Crônica - Barcos são feitos de rascunho


Fiz um barco de papel e escrevi no casco: agora eu vou. Ainda me falta um rio largo e de águas mansas, suficiente para ir. O mar causa arrepios. Minha embarcação é precária, construi com folhas de um caderno cujas notas traçadas com um lápis quase se apagaram. Faz tanto tempo que usei a matéria-prima para rascunhar poemas que nunca chegaram ao fim. Quando acertei na métrica me faltaram as rimas. E foi que achei as duas coisas justo no momento em que findou a inspiração.

Procurei na gaveta do armário um pouco de criatividade. Nada que encontrei tinha uma embalagem avisando que aquilo continha talento. Nem sei de que jeito ela vem, se é pó ou pomada, líquido ou spray, precisa ferver ou se toma frio. Ignoro se causa um impacto e as letras, assim por diante, correm livres e ligeiras pelas linhas. Queria muito encher páginas dizendo coisa com coisa. Uma, duas, três, quatro, cinco, seis e vinte, vinte e um, quanto mais. Completas, em letras miúdas e pontuação conferida. Exclamação quando couber, interrogação se preciso, vírgulas nos lugares exigidos e reticências. Muitas reticências permitidas em frase compostas especialmente para serem fechadas com elas.

Experimentei temas variados. Abusei do amor, sou confesso. A leitura do que grafei ficou sem ritmo, longe pensar em uma declamação. Fucei as entranhas do abstrato e causei desastres. Saíram declarações pontuais e pareceram vulgares, batidas e enfadonhas. Decidi aperfeiçoar o concreto e o resultado foram afirmações cotidianas sobre aquilo que é trivial. Por isso a prosa que propus deu em textos descritivos de tamanho, cor, formato, abrangência, localização, espessura e peso.

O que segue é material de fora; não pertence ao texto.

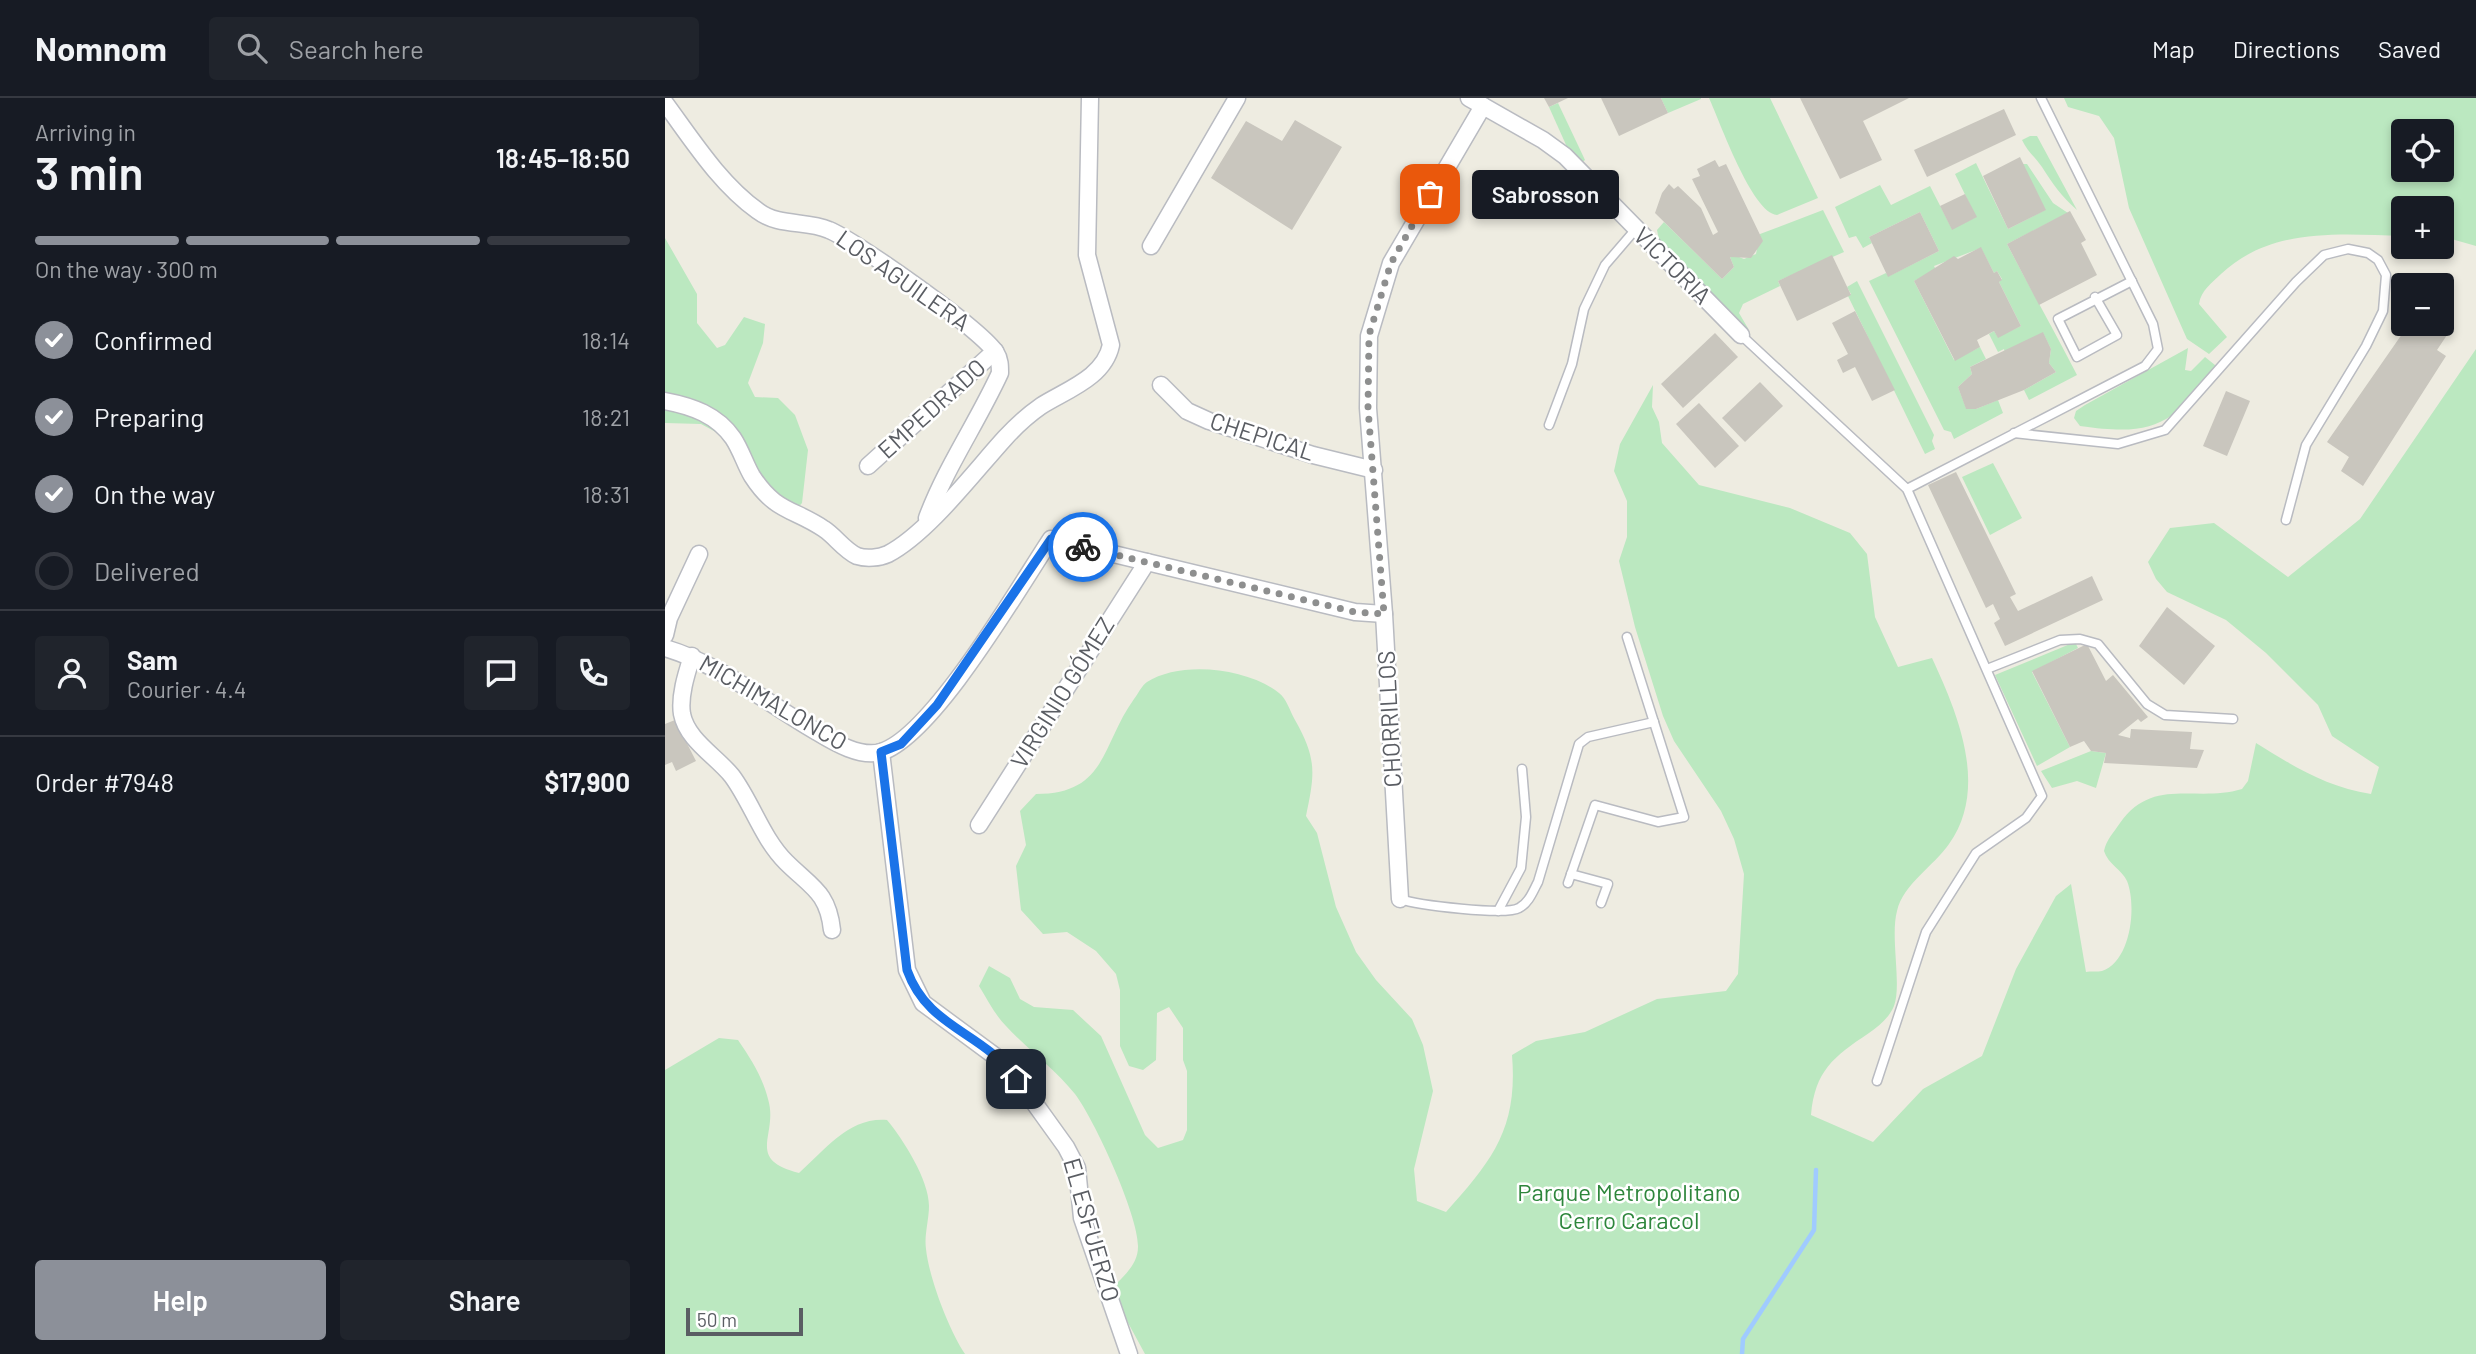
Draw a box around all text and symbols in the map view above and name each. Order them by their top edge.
search box [209,17,699,80]
text: Nomnom [35,28,167,68]
icon: search [233,29,271,67]
text: Search here [289,33,424,64]
text: Map [2152,34,2195,63]
text: Directions [2233,34,2340,63]
text: Saved [2378,34,2441,63]
text: Arriving in [35,118,136,146]
map controls [2391,119,2454,336]
button: locate [2391,119,2454,182]
text: 18:45–18:50 [496,142,630,173]
text: 3 min [35,144,144,199]
pin [1400,164,1460,224]
callout: Sabrosson [1472,170,1619,218]
icon: bag [1411,175,1449,213]
text: Sabrosson [1492,180,1599,208]
button: + [2391,196,2454,259]
street label: VICTORIA [1628,220,1718,310]
street label: LOS AGUILERA [831,223,976,336]
text: On the way · 300 m [35,255,218,283]
button: − [2391,273,2454,336]
icon: check [35,321,73,359]
text: Confirmed [94,324,213,355]
text: 18:14 [581,326,630,354]
street label: EMPEDRADO [871,352,991,464]
icon: check [35,398,73,436]
text: Preparing [94,401,204,432]
text: 18:21 [582,403,630,431]
street label: CHEPICAL [1207,405,1318,466]
icon: check [35,475,73,513]
text: On the way [94,478,215,509]
text: 18:31 [582,480,630,508]
courier [1048,512,1118,582]
icon: bike [1064,528,1102,566]
text: Delivered [94,555,200,586]
street label: VIRGINIO GÓMEZ [1004,611,1120,773]
button: person [35,636,109,710]
button: chat [464,636,538,710]
button: phone [556,636,630,710]
text: Sam [127,644,178,675]
street label: MICHIMALONCO [695,648,853,756]
street label: CHORRILLOS [1370,650,1407,788]
text: Courier · 4.4 [127,675,246,703]
text: Order #7948 [35,766,174,797]
text: $17,900 [544,766,630,797]
pin [986,1049,1046,1109]
icon: home [997,1060,1035,1098]
street label: EL ESFUERZO [1058,1154,1127,1305]
park label: Parque Metropolitano Cerro Caracol [1517,1177,1741,1234]
button: Help [35,1260,326,1340]
button: Share [340,1260,630,1340]
scale bar [686,1305,803,1337]
text: 50 m [697,1308,737,1331]

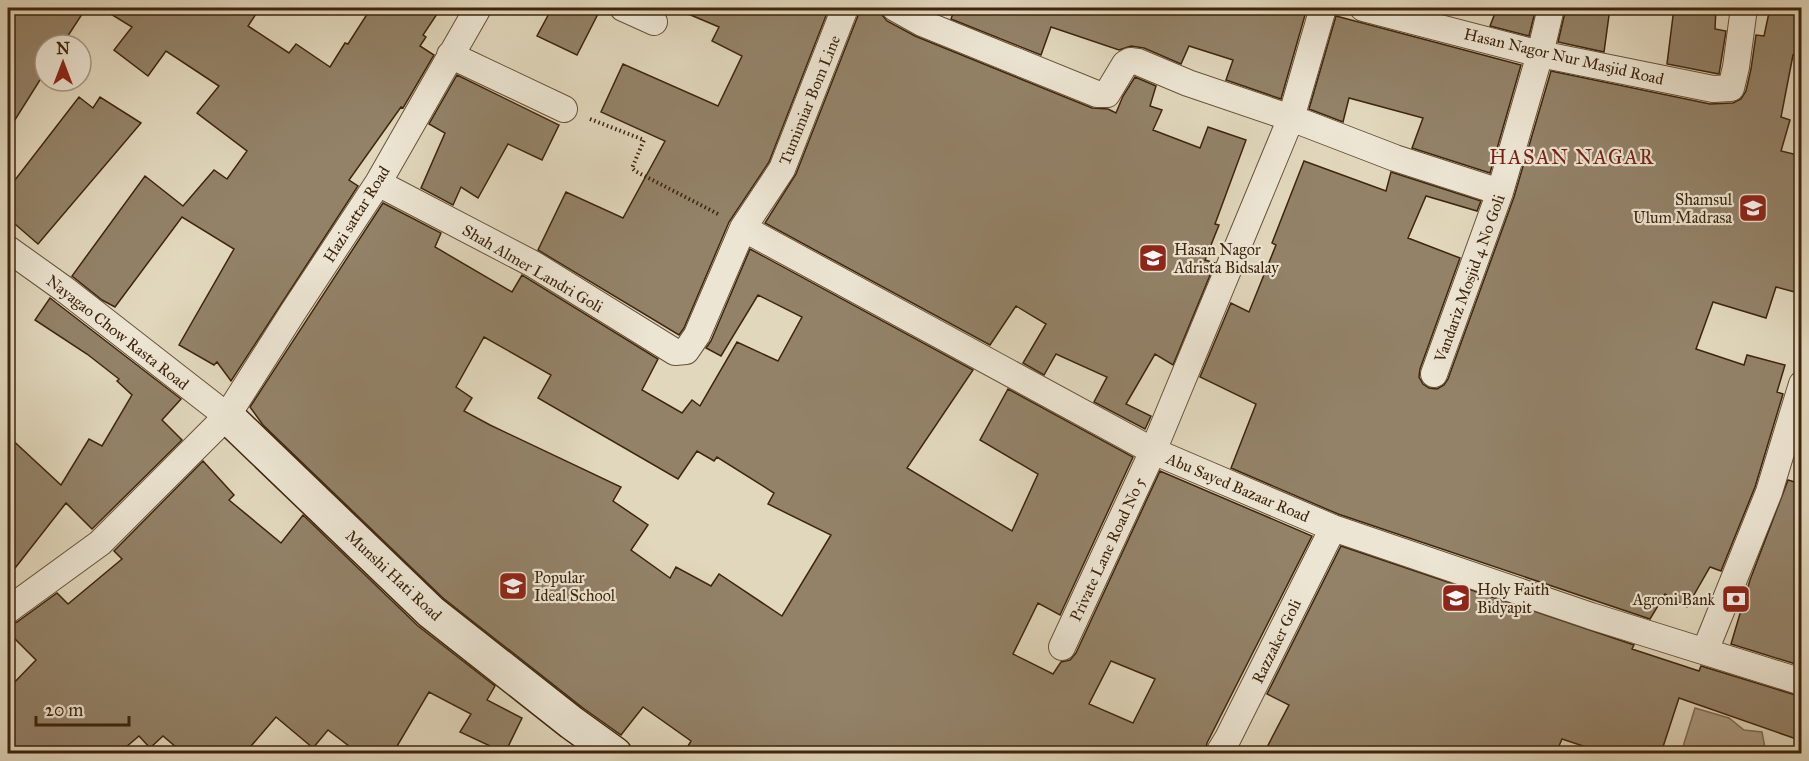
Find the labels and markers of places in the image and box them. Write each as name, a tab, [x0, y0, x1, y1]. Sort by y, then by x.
place label: Shamsul Ulum Madrasa	[1633, 190, 1733, 227]
school or university icon: Shamsul Ulum Madrasa	[1737, 192, 1769, 224]
place label: Hasan Nagor Adrista Bidsalay	[1173, 240, 1279, 277]
school or university icon: Hasan Nagor Adrista Bidsalay	[1137, 242, 1169, 274]
place label: Popular Ideal School	[534, 568, 616, 605]
school or university icon: Popular Ideal School	[497, 570, 529, 602]
place label: Holy Faith Bidyapit	[1477, 580, 1550, 617]
school or university icon: Holy Faith Bidyapit	[1440, 582, 1472, 614]
bank icon: Agroni Bank	[1720, 583, 1752, 615]
place label: Agroni Bank	[1632, 590, 1716, 610]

Foi assim que eu virei um construtor de barcos. Conheço modelos diferentes, sei fazer as dobras sem causas rupturas nos cascos. A chuva já demora, mas ela vem a qualquer hora dessas. Sou paciente e espero. Quando a água descer vou junto, nos meus barcos, e levo neles poemas que tentei escrever e que viraram rascunhos, perfeita matéria-prima para construir embarcações. Agora eu vou. Para algum lugar onde haja permissão para rabiscar sem rima e sem métrica o sonho da viagem para onde se quer ir. As águas é que vão me levar e não terei rascunho para voltar. Que venha a chuva, porque agora eu vou. 

Conto - A face oculta


De frente são olhos claros. Marcantes porque miram com firmeza o objeto que se coloca adiante. Ou algo. Ou alguma coisa. Ou alguém. Sob sobrancelhas desenhadas eles se destacam. Redondos e milimetricamente postos, rebaixam com delicadeza a parte de onde o nariz se anuncia, leve, reto, pequeno e atraente.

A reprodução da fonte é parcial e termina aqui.